More recently, Russia joined the party.  The country’s finance minister, Anton Siluanov, stated that cryptocurrencies are a fact of life and that they need to be monitored, regulated and accepted. Russia’s communications minister said if his government didn't launch its own digital currency, then their neighbours would.

This is an interesting point. The last thing a government wants is its citizens transacting in a currency controlled by another government. Governments are also realising that they cannot ignore the cryptocurrency revolution. They know that banning bitcoin, and other digital currencies, will force the industry underground. They can either attempt to regulate them, or they can launch their own and compete, possibly using state guarantees as a competitive advantage.

Crypto-currencies issued by governments will be slightly different from bitcoin, Ethereum, and Ripple. These coins will not be mined but issued by governments.

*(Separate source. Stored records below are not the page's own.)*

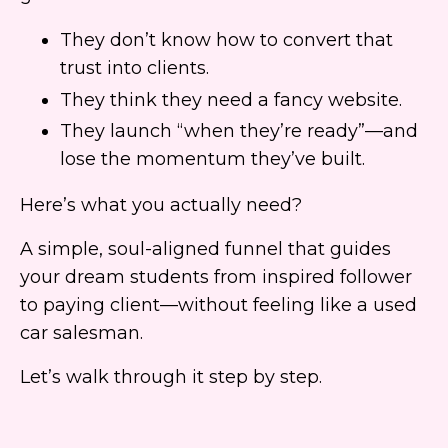
They don’t know how to convert that
trust into clients.
They think they need a fancy website.
They launch “when they’re ready”—and
lose the momentum they’ve built.
Here’s what you actually need?
A simple, soul-aligned funnel that guides
your dream students from inspired follower
to paying client—without feeling like a used
car salesman.
Let’s walk through it step by step.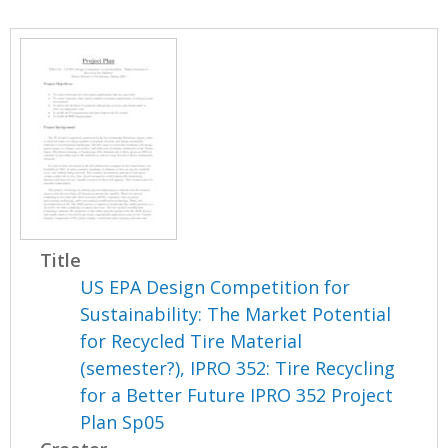
Title
US EPA Design Competition for
Sustainability: The Market Potential
for Recycled Tire Material
(semester?), IPRO 352: Tire Recycling
for a Better Future IPRO 352 Project
Plan Sp05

They also won’t be entirely anonymous, and they will be taxed at some level.

We are therefore likely to see a race amongst countries, and possibly trade blocs like the EU, to gain first-mover advantage and become the international trading currency of choice. Those that don’t may lose out on the ability to tax regional trade. Governments are going to need to do everything they can to help their banking sectors, which are already at risk of fading into obscurity.

There are no guarantees that a government-issued digital currency will be a success. But European leaders will have to at least be seen to be making an effort, and may well jump onto the bandwagon sooner than later.